Así es también con los técnicos de los 20 equipos de la Premier League. En este momento 8 de ellos son extranjeros. Hace un par de años había 16: cuatro españoles, dos italianos, un par de portugueses, un chileno, un argentino, un irlandés, un noruego, un austraco, dos alemanes, y un francés. 

También hace un par de anos me llamó atención la entrevista en The Premier League Show de la BBC en que Guillem Balagué, un periodista deportivo catalán muy conocido y respetado en el Reino Unido, habló con Pep Guardiola, el técnico de Manchester City sobre la música que había sido memorable en su vida. Ambos hablaron un buen inglés y pensé que habría sido IMPENSABLE que un par de ingleses se entrevistaran en castellano en la tele española  expresándose con tanto dominio del idioma.

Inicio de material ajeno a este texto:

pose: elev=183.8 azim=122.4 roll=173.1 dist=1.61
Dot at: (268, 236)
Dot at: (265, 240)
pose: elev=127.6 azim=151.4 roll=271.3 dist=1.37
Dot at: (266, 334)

Recuerdo que Guardiola eligió Fiesta de Joan Manuel Serrat, Your Song de Elton John, New York New York de Frank Sinatra, Hotel California de los Eagles y Don’t Look Back in Anger de Oasis, la canción que se cantaba en las manifestaciones de solidaridad que tuvieron lugar en Manchester después del atentado del concierto de Ariana Grande del mayo de 2017.  La mujer y la hija de Guardiola estuvieron allí y salieron ilesas.

A todos estos futbolistas se les tiene mucho afecto. Son la auténtica cara del antirracismo. Son ellos los que han ayudado a insensibilizarnos a las diferencias aparentes y superficiales que en el pasado nos han separado. Son héroes que han sido aceptados y están aquí para siempre. Y ellos se sienten en casa.

Aún queda un largo trecho por recorrer antes de que los ingleses nos consideremos que somos miembros los unos de los otros con respeto al resto del mundo, pero me gusta creer que estamos llegando a tal punto.

…………………….Bueno, al menos en cuanto al fútbol.